Source records:
"""

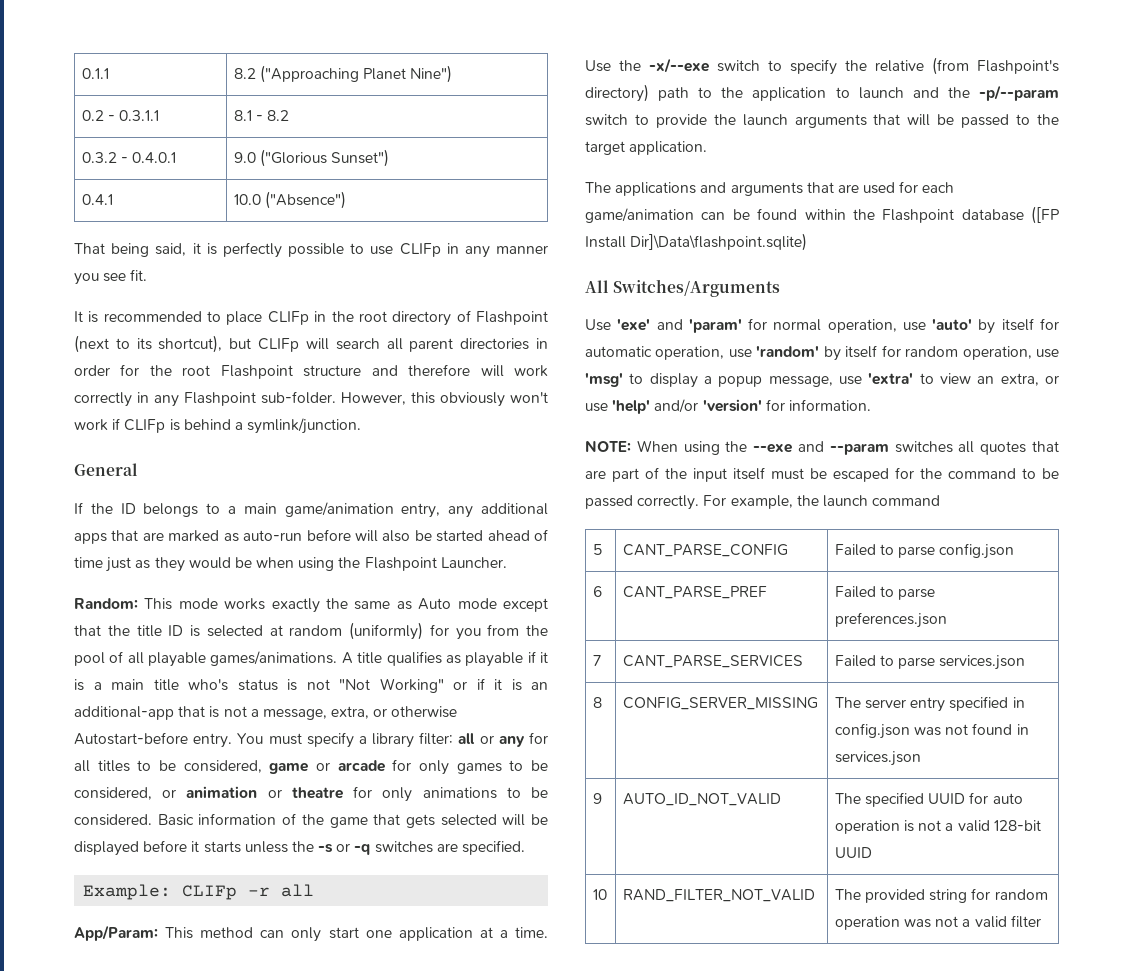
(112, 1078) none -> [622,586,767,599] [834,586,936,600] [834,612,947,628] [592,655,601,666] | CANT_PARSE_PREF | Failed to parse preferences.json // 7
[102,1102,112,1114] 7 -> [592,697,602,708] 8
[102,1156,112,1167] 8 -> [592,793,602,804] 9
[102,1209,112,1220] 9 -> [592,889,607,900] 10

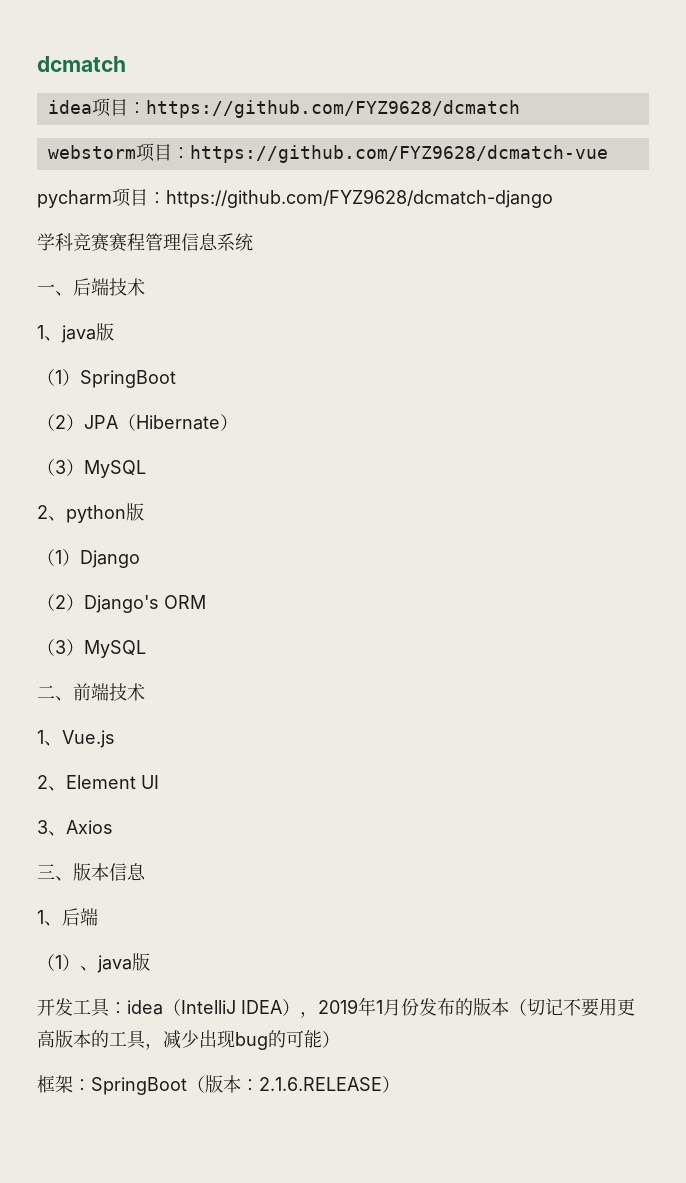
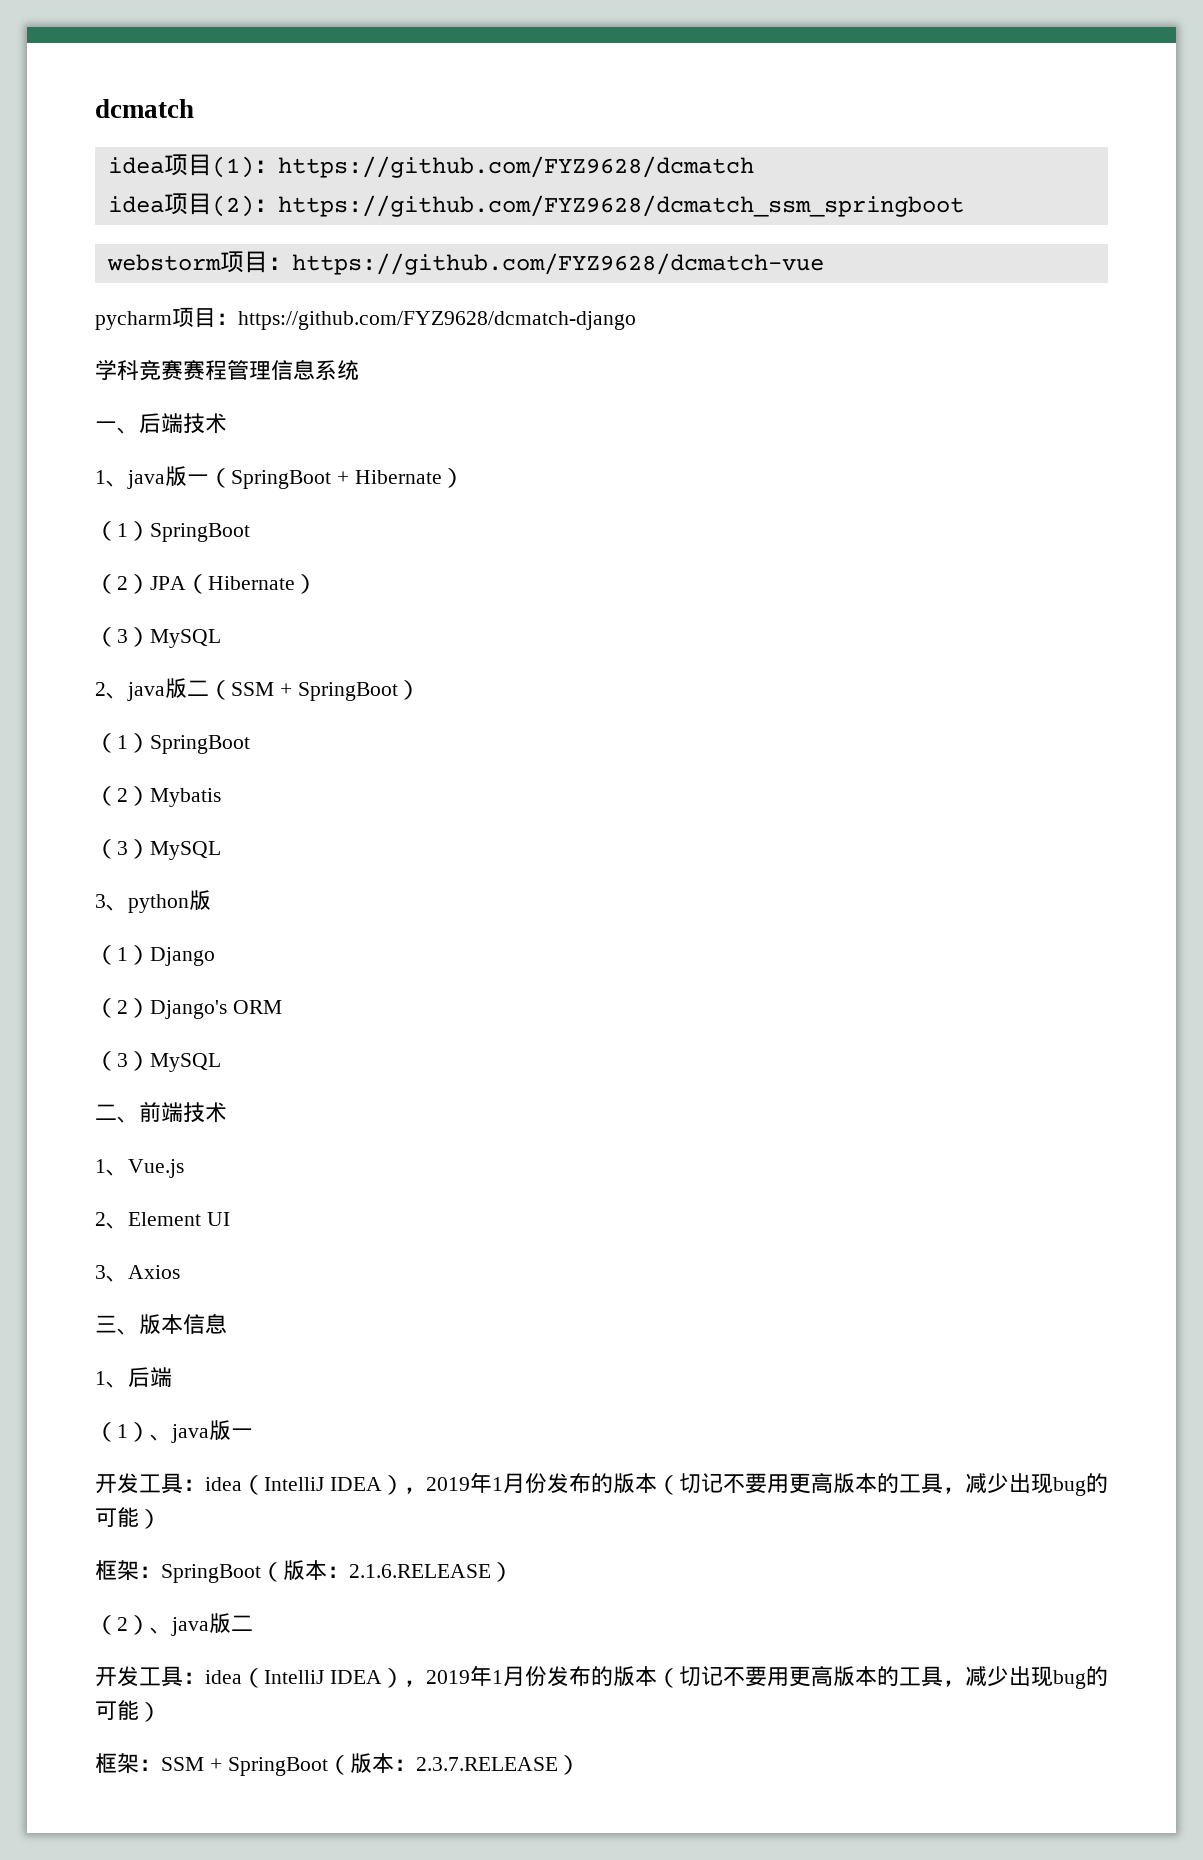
(128, 107) none -> [211,156,254,178] (1)
(520, 109) none -> [107,193,964,217] // idea项目(2)：https://github.com/FYZ9628/dcmatch_ssm_springboot
(114, 332) none -> [187,468,464,489] 一（SpringBoot + Hibernate）
(66, 518) none -> [127,678,420,701] [95,733,250,754] [95,786,221,807] [95,839,221,860] [95,894,128,911] java版二（SSM + SpringBoot） // （1）SpringBoot // （2）Mybatis // （3）MySQL // 3、
(150, 962) none -> [231,1428,253,1438] 一
(400, 1084) none -> [95,1613,253,1636] [95,1665,1108,1689] [95,1700,161,1722] [95,1753,580,1776] // （2）、java版二 // 开发工具：idea（IntelliJ IDEA），2019年1月份发布的版本（切记不要用更高版本的工具，减少出现bug的可能） // 框架：SSM + SpringBoot（版本：2.3.7.RELEASE）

"""

Give back an exact copy of the material above, omitting the pictures.

Response area:
(112, 1078) none -> [622,586,767,599] [834,586,936,600] [834,612,947,628] [592,655,601,666] | CANT_PARSE_PREF | Failed to parse preferences.json // 7
[102,1102,112,1114] 7 -> [592,697,602,708] 8
[102,1156,112,1167] 8 -> [592,793,602,804] 9
[102,1209,112,1220] 9 -> [592,889,607,900] 10

(128, 107) none -> [211,156,254,178] (1)
(520, 109) none -> [107,193,964,217] // idea项目(2)：https://github.com/FYZ9628/dcmatch_ssm_springboot
(114, 332) none -> [187,468,464,489] 一（SpringBoot + Hibernate）
(66, 518) none -> [127,678,420,701] [95,733,250,754] [95,786,221,807] [95,839,221,860] [95,894,128,911] java版二（SSM + SpringBoot） // （1）SpringBoot // （2）Mybatis // （3）MySQL // 3、
(150, 962) none -> [231,1428,253,1438] 一
(400, 1084) none -> [95,1613,253,1636] [95,1665,1108,1689] [95,1700,161,1722] [95,1753,580,1776] // （2）、java版二 // 开发工具：idea（IntelliJ IDEA），2019年1月份发布的版本（切记不要用更高版本的工具，减少出现bug的可能） // 框架：SSM + SpringBoot（版本：2.3.7.RELEASE）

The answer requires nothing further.